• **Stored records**
☆ ☆ ☆

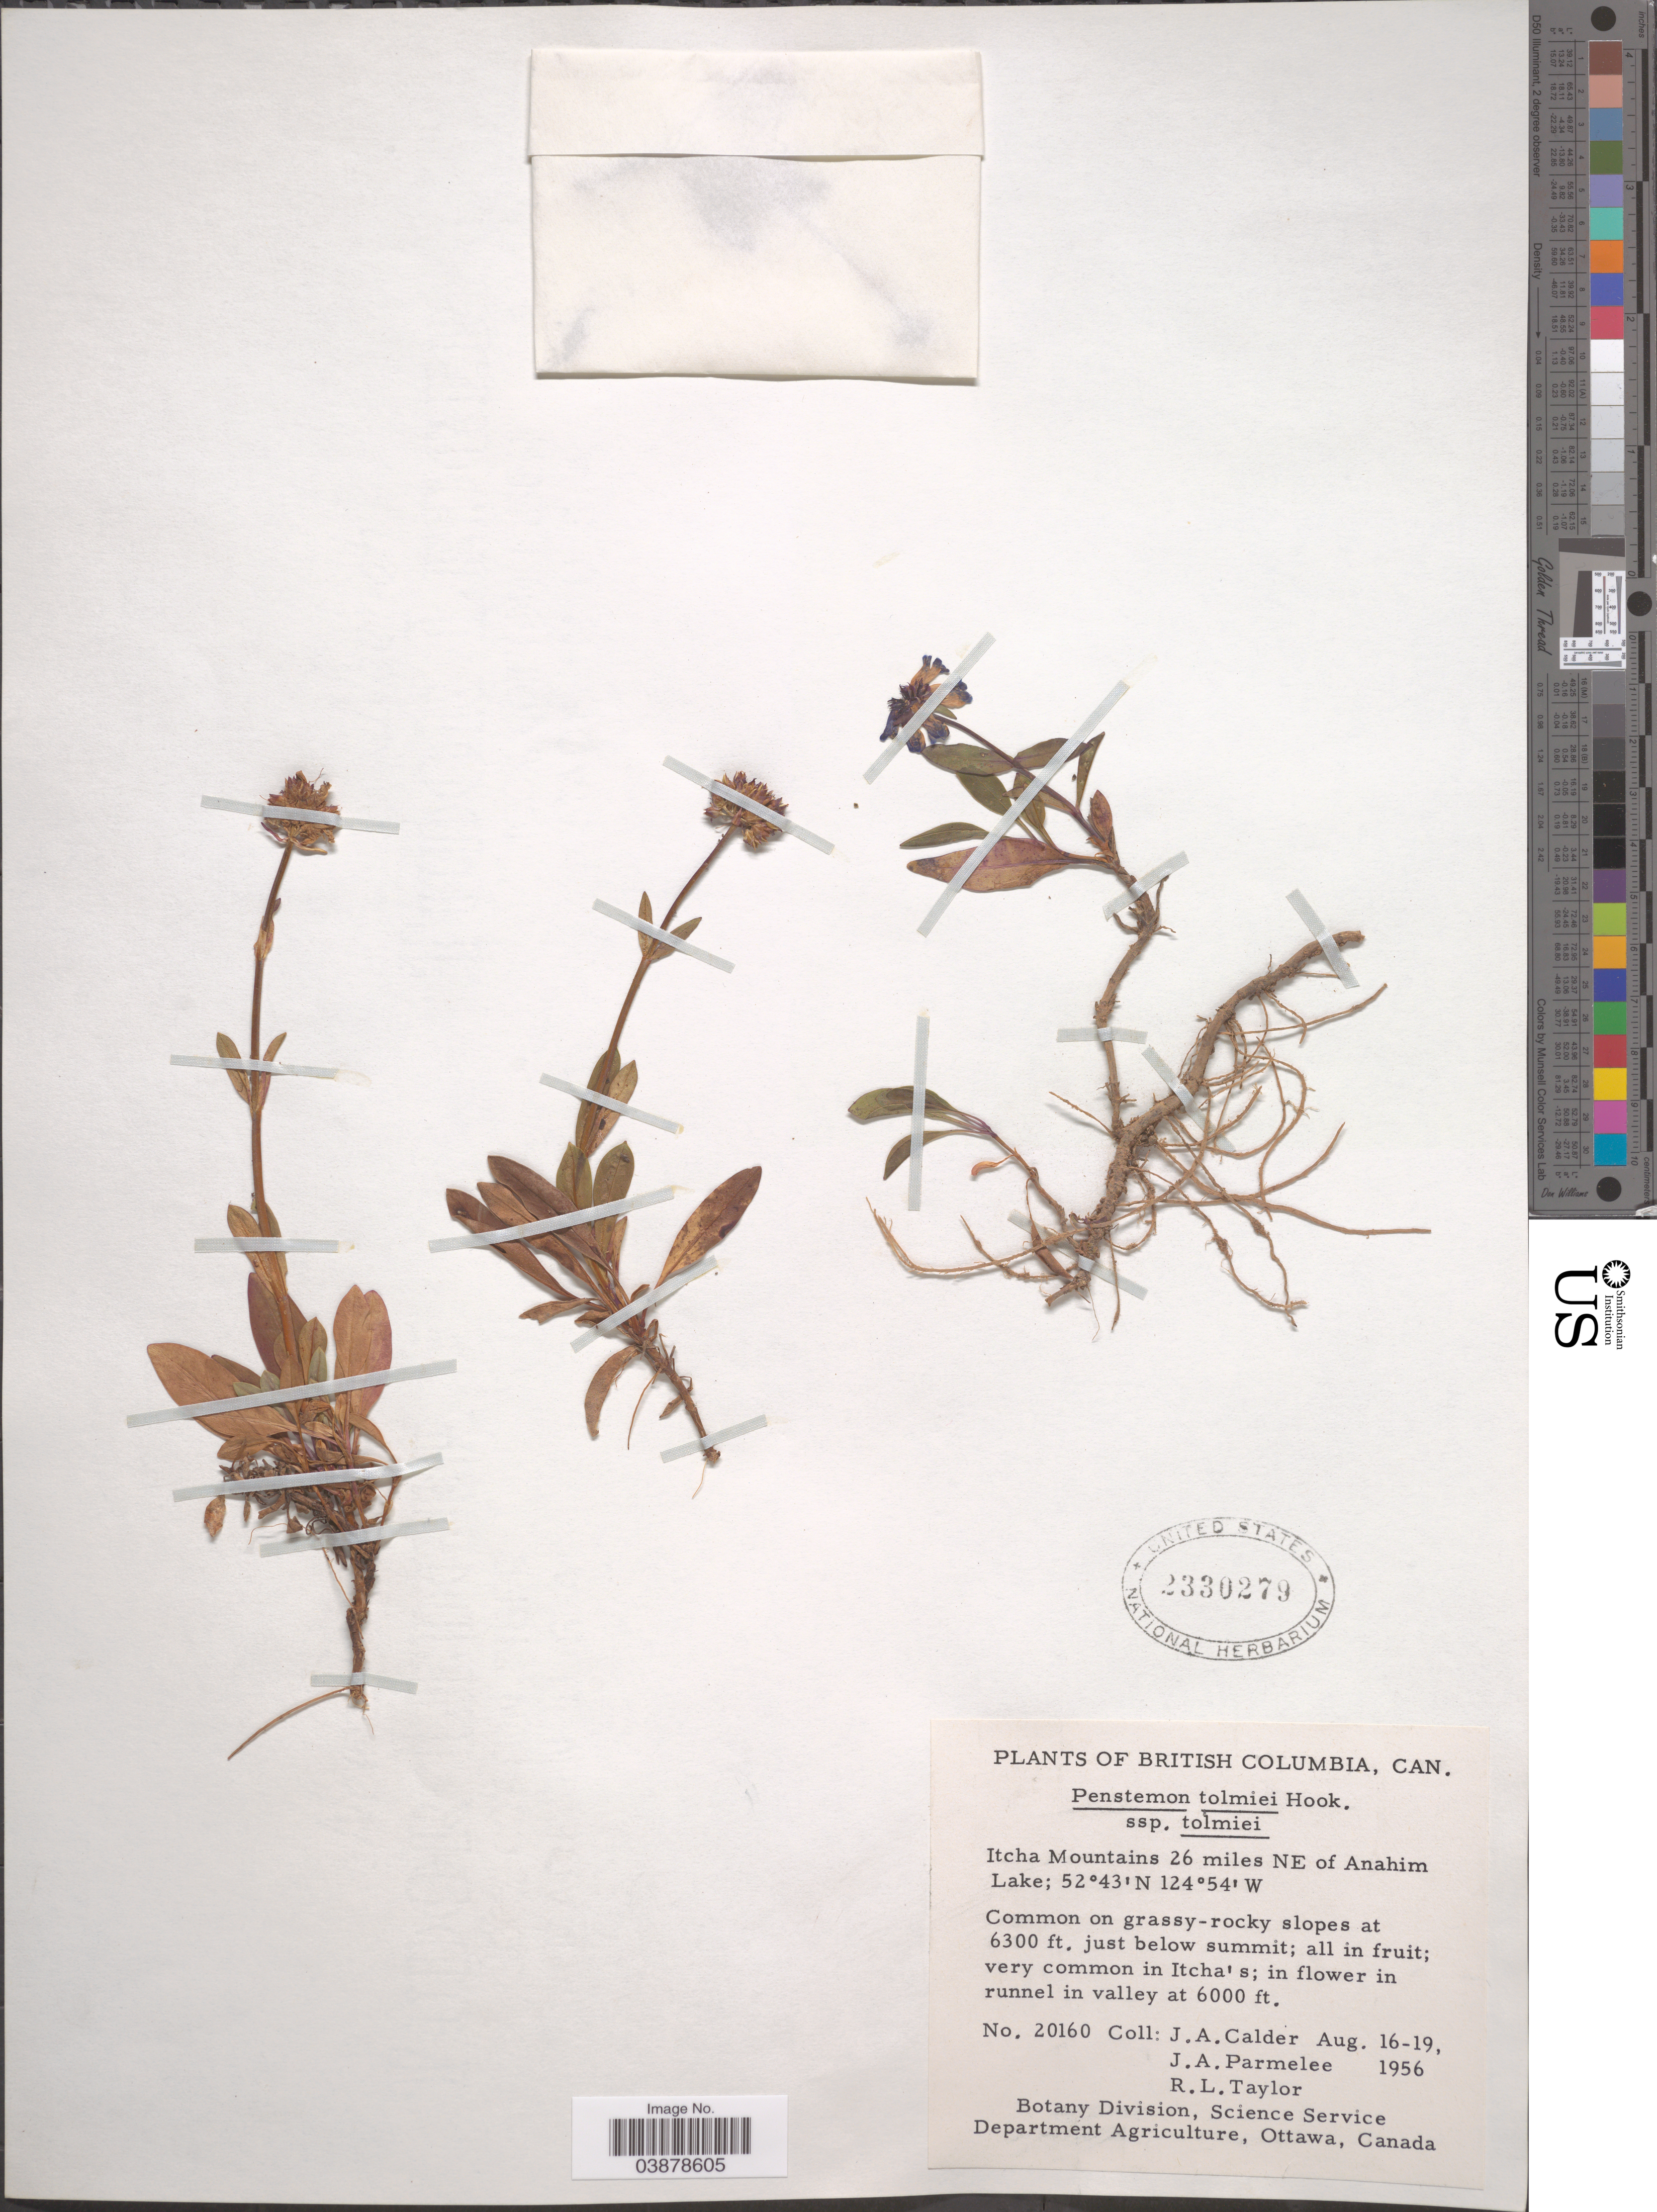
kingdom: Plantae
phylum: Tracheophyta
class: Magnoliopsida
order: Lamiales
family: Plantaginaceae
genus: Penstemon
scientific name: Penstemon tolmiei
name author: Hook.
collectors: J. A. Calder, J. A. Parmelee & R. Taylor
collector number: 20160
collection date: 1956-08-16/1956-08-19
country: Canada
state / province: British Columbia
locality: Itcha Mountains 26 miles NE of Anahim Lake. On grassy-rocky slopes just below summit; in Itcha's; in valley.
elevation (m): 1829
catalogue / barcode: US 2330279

☆ ☆ ☆

• **The task**
Format all of the lines above as a Markdown table with the columns "Row" and "Line," skipping any blank lines. Leave the pictures out.

• **Reply to the task**
| Row | Line |
|---|---|
| 1 | kingdom: Plantae |
| 2 | phylum: Tracheophyta |
| 3 | class: Magnoliopsida |
| 4 | order: Lamiales |
| 5 | family: Plantaginaceae |
| 6 | genus: Penstemon |
| 7 | scientific name: Penstemon tolmiei |
| 8 | name author: Hook. |
| 9 | collectors: J. A. Calder, J. A. Parmelee & R. Taylor |
| 10 | collector number: 20160 |
| 11 | collection date: 1956-08-16/1956-08-19 |
| 12 | country: Canada |
| 13 | state / province: British Columbia |
| 14 | locality: Itcha Mountains 26 miles NE of Anahim Lake. On grassy-rocky slopes just below summit; in Itcha's; in valley. |
| 15 | elevation (m): 1829 |
| 16 | catalogue / barcode: US 2330279 |